Ozanam naïvely adds: "It might be difficult to point out the deficiency of this reasoning; but those acquainted with the true principles of mechanics will not hesitate to bet a hundred to one, that the machine, when constructed, will not answer the intended purpose."

That this bet would have been a perfectly safe one must be quite evident to any person who has the slightest knowledge of practical mechanics, and yet the fundamental idea which is embodied in this and the other examples which we have just given, forms the basis of almost all the attempts which have been made to produce a perpetual motion by purely mechanical means.

The hydrostatic paradox by which a few ounces of liquid may apparently balance many pounds, or even tons, has frequently suggested a form of apparatus designed to secure a perpetual motion. Dr. Arnott, in his "Elements of Physics," relates the following anecdote: "A projector thought that the vessel of his contrivance, represented here (Fig. 9), was to solve the renowned problem of the perpetual motion. It was goblet-shaped, lessening gradually towards the bottom until it became a tube, bent upwards at c and pointing with an open extremity into the goblet again. He reasoned thus: A pint of water in the goblet a must more than counterbalance an ounce which the tube b will contain, and must, therefore, be constantly pushing the ounce forward into the vessel again at a, and keeping up a stream or circulation, which will cease only when the water dries up. He was confounded when a trial showed him the same level in a and in b."

Fig. 9.

This suggestion has been adopted over and over again by sanguine inventors. Dircks, in his "Perpetuum Mobile," tells us that a contrivance, on precisely the same principle, was proposed by the Abbé de la Roque, in "Le Journal des Sçavans," Paris, 1686. The instrument was a U tube, one leg longer than the other and bent over, so that any liquid might drop into the top end of the short leg, which he proposed to be made of wax, and the long one of iron. Presuming the liquid to be more condensed in the metal than the wax tube, it would flow from the end into the wax tube and so continue.

This is a typical case. A man of learning and of high position is so confident that his theory is right that he does not think it worth while to test it experimentally, but rushes into print and immortalizes himself as the author of a blunder. It is safe to say that this absurd invention will do more to perpetuate his name than all his learning and real achievements. And there are others in the same predicament—circle-squarers who, a quarter of a century hence, will be remembered for their errors when all else connected with them will be forgotten.

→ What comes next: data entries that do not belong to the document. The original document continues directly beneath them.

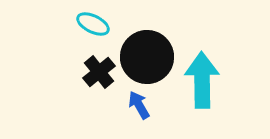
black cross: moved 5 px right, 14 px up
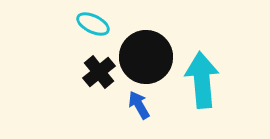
black circle: moved 1 px left
cyan arrow: rotated 4 degrees counterclockwise
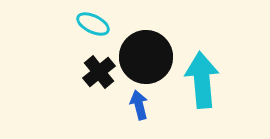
blue arrow: rotated 16 degrees clockwise
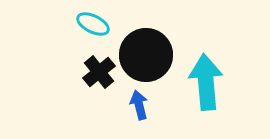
black circle: moved 2 px up
cyan arrow: moved 4 px right, 2 px down
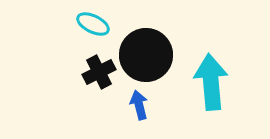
black cross: rotated 12 degrees clockwise
cyan arrow: moved 5 px right
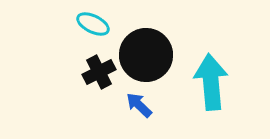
blue arrow: rotated 32 degrees counterclockwise
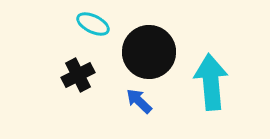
black circle: moved 3 px right, 3 px up
black cross: moved 21 px left, 3 px down
blue arrow: moved 4 px up
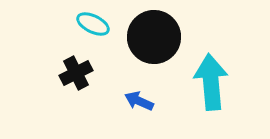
black circle: moved 5 px right, 15 px up
black cross: moved 2 px left, 2 px up
blue arrow: rotated 20 degrees counterclockwise
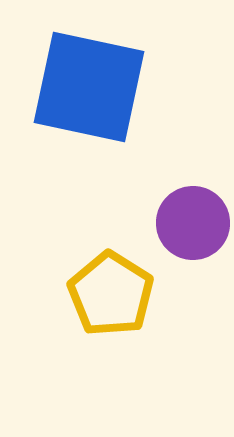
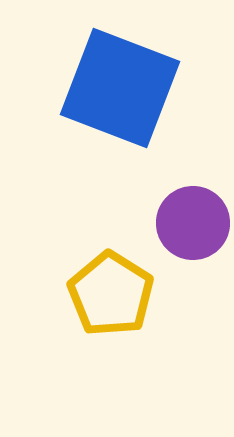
blue square: moved 31 px right, 1 px down; rotated 9 degrees clockwise
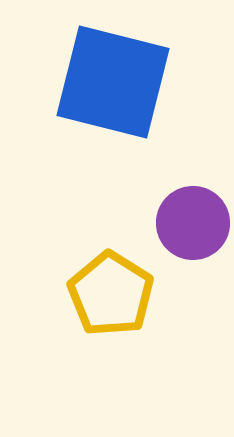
blue square: moved 7 px left, 6 px up; rotated 7 degrees counterclockwise
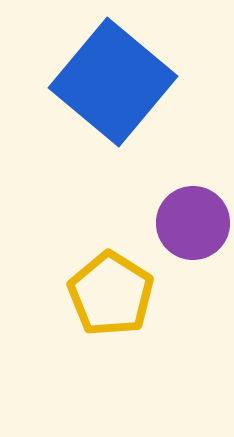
blue square: rotated 26 degrees clockwise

To every miller whose mill ceased working for want of water, the idea has no doubt occurred that if he could only pump the water back again and use it a second or a third time he might be independent of dry or wet seasons. Of course no practical miller was ever so far deluded as to attempt to put such a suggestion into practice, but innumerable machines of this kind, and of the most crude arrangement, have been sketched and described in magazines and papers. Figures of wheels driving an ordinary pump, which returns to an elevated reservoir the water which has driven the wheel, are so common that it is not worth while to reproduce any of them. In the following attempt, however, which is copied from Bishop Wilkins' famous book, "Mathematical Magic" (1648), the well-known Archimedean screw is employed instead of a pump, and the naïveté of the good bishop's description and conclusion are well worth the space they will occupy.

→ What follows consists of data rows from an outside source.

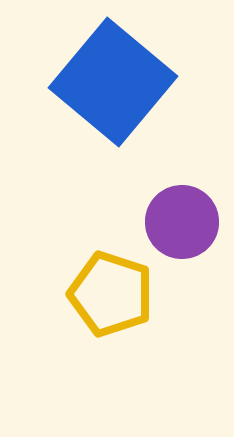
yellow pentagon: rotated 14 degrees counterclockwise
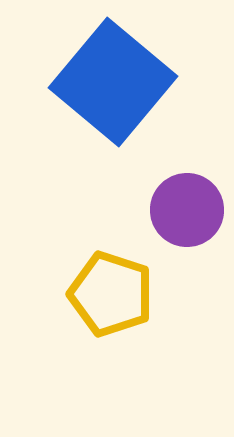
purple circle: moved 5 px right, 12 px up
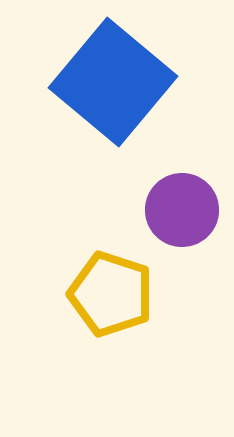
purple circle: moved 5 px left
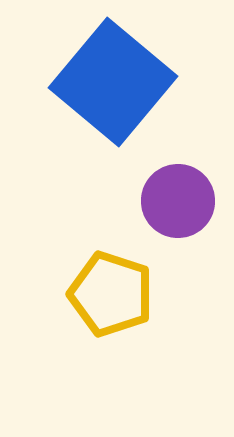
purple circle: moved 4 px left, 9 px up
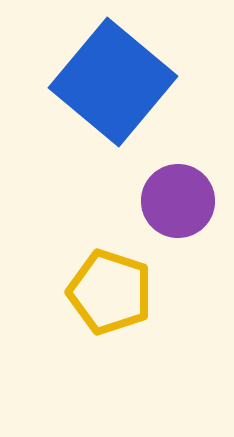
yellow pentagon: moved 1 px left, 2 px up
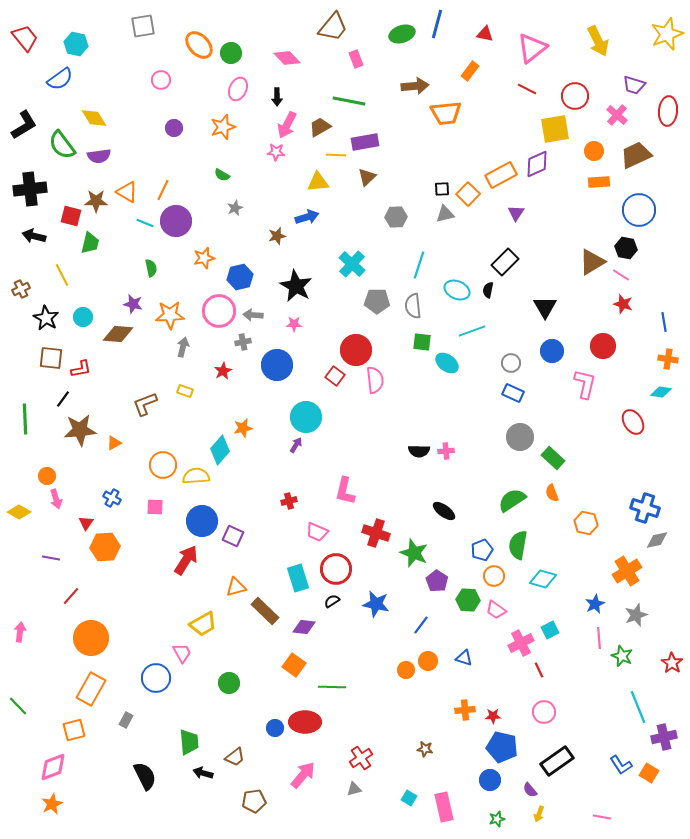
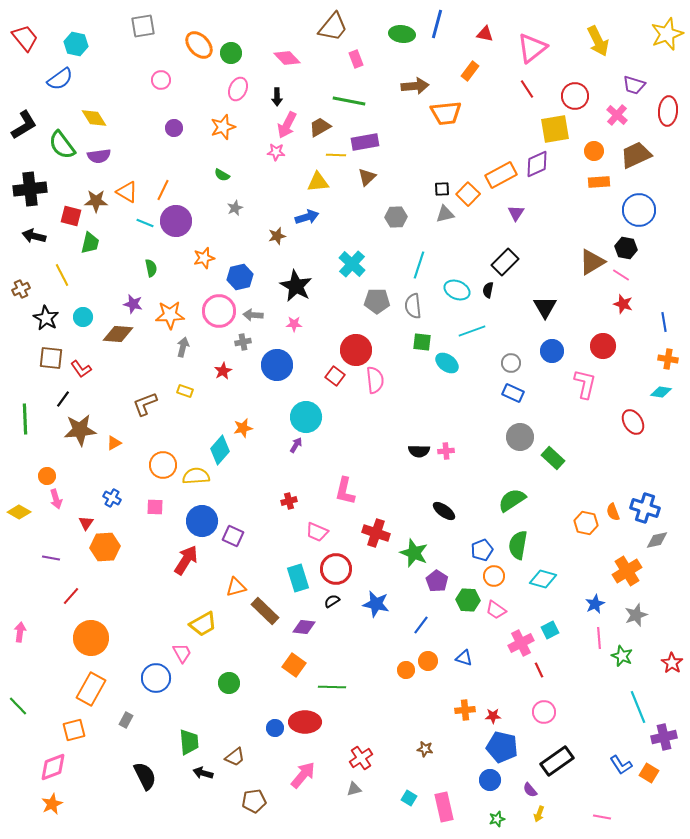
green ellipse at (402, 34): rotated 25 degrees clockwise
red line at (527, 89): rotated 30 degrees clockwise
red L-shape at (81, 369): rotated 65 degrees clockwise
orange semicircle at (552, 493): moved 61 px right, 19 px down
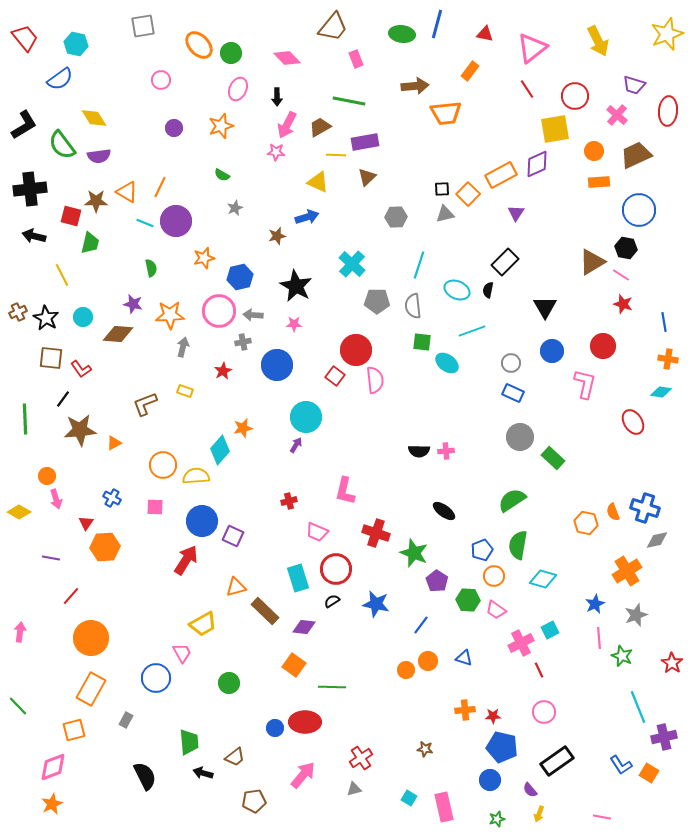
orange star at (223, 127): moved 2 px left, 1 px up
yellow triangle at (318, 182): rotated 30 degrees clockwise
orange line at (163, 190): moved 3 px left, 3 px up
brown cross at (21, 289): moved 3 px left, 23 px down
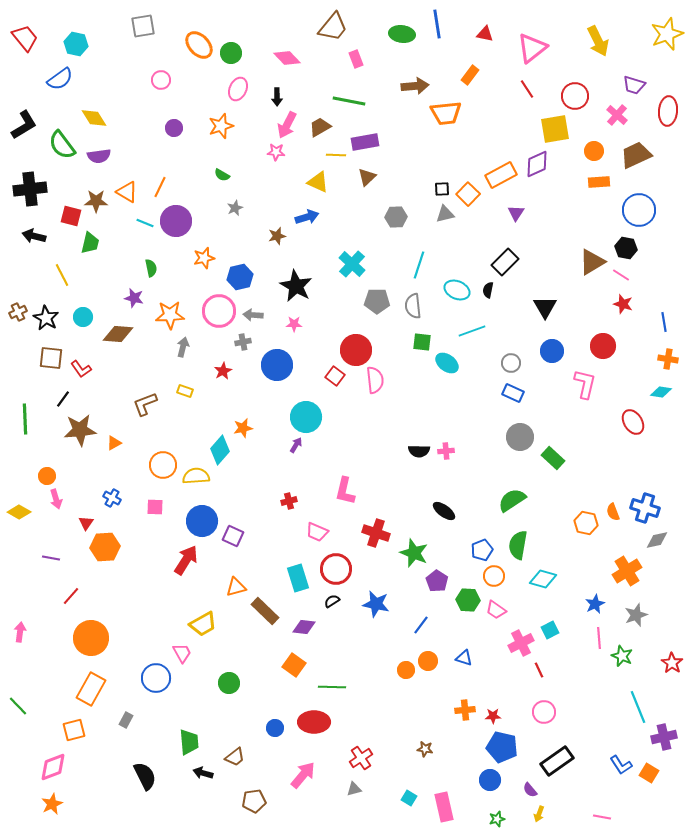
blue line at (437, 24): rotated 24 degrees counterclockwise
orange rectangle at (470, 71): moved 4 px down
purple star at (133, 304): moved 1 px right, 6 px up
red ellipse at (305, 722): moved 9 px right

After an elaborate description of the screw, he says: "These things, considered together, it will hence appear how a perpetual motion may seem easily contrivable. For, if there were but such a water-wheel made on this instrument, upon which the stream that is carried up may fall in its descent, it would turn the screw round, and by that means convey as much water up as is required to move it; so that the motion must needs be continual since the same weight which in its fall does turn the wheel, is, by the turning of the wheel, carried up again. Or, if the water, falling upon one wheel, would not be forcible enough for this effect, why then there might be two, or three, or more, according as the length and elevation of the instrument will admit; by which means the weight of it may be so multiplied in the fall that it shall be equivalent to twice or thrice that quantity of water which ascends; as may be more plainly discerned by the following diagram (Fig. 10):

"Where the figure LM at the bottom does represent a wooden cylinder with helical cavities cut in it, which at AB is supposed to be covered over with tin plates, and three waterwheels, upon it, HIK; the lower cistern, which contains the water, being CD. Now, this cylinder being turned round, all the water which from the cistern ascends through it, will fall into the vessel at E, and from that vessel being conveyed upon the water-wheel H, shall consequently give a circular motion to the whole screw. Or, if this alone should be too weak for the turning of it, then the same water which falls from the wheel H, being received into the other vessel F, may from thence again descend on the wheel I, by which means the force of it will be doubled. And if this be yet insufficient, then may the water, which falls on the second wheel I, be received into the other vessel G, and from thence again descend on the third wheel at K; and so for as many other wheels as the instrument is capable of. So that besides the greater distance of these three streams from the center or axis by which they are made so much heavier; and besides that the fall of this outward water is forcible and violent, whereas the ascent of that within is natural—besides all this, there is twice as much water to turn the screw as is carried up by it.